SELECTED PASSAGE:
— BEGIN —
# Ignition cylinder locking bypass



## johni53 (Feb 10, 2010)

Have had my 2005 for 3 years now and have just replaced the ignition cylinder for the 2nd time. The steering wheel would stay locked and no matter how hard I tried the key would not release it. Would like to know what breaks that causes this to happen.
A mechanic friend told me of a chip you can put in the wiring harness to bypass that function so the steering wheel won't lock. 
Has anybody had any experience with this and are there any downsides to this, other than the wheel not being able to lock?
Thanks for any input.


----------



## svede1212 (Nov 1, 2005)

There is a good write up on LS1GTO regarding how to fix the problem. It has to do with wear and a ramp inside the cylinder that gets a groove.


----------



## johni53 (Feb 10, 2010)

svede1212 said:


> There is a good write up on LS1GTO regarding how to fix the problem. It has to do with wear and a ramp inside the cylinder that gets a groove.


Saw a video on how to replace it and now I feel cheated as it was so simple. Fool and his money... Think that little pin was what broke but not sure. Anyway, if it happens again I'm gonna try fixing it myself and save a ton of money. Only took the guy a few minutes using a screw driver and a little allen wrench. Dealer charged me $450.


----------
— END —
REQUIREMENTS: Retype the part of the ignition cylinder thread from "Have had my" to "able to lock?".

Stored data
— BEGIN —
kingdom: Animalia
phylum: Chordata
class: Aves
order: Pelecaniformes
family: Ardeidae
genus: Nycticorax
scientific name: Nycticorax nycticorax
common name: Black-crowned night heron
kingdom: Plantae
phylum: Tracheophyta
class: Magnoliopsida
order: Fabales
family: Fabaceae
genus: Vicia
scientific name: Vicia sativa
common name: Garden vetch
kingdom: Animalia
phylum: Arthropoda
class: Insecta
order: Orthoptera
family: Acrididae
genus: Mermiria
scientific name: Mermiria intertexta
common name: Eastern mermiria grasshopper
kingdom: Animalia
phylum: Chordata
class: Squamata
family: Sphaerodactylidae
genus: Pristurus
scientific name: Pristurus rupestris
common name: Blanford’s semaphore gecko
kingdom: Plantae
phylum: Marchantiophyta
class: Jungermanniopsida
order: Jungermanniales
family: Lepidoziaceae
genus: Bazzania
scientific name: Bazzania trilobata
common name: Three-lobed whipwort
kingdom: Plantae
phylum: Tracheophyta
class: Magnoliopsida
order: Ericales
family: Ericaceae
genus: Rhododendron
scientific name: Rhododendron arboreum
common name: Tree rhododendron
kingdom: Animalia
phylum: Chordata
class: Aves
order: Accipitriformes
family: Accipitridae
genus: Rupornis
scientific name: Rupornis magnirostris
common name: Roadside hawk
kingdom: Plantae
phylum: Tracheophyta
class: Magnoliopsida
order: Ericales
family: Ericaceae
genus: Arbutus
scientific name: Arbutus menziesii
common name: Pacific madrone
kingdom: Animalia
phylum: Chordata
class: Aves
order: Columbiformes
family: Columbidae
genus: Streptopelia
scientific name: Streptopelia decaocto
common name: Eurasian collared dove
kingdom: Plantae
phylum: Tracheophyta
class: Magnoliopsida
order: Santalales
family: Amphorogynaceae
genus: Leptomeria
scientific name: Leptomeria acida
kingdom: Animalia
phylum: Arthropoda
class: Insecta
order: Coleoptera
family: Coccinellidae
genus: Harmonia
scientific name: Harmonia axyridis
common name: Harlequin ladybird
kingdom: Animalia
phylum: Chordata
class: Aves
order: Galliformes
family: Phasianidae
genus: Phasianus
— END —
WRITTEN ANSWER:
Have had my 2005 for 3 years now and have just replaced the ignition cylinder for the 2nd time. The steering wheel would stay locked and no matter how hard I tried the key would not release it. Would like to know what breaks that causes this to happen.
A mechanic friend told me of a chip you can put in the wiring harness to bypass that function so the steering wheel won't lock. 
Has anybody had any experience with this and are there any downsides to this, other than the wheel not being able to lock?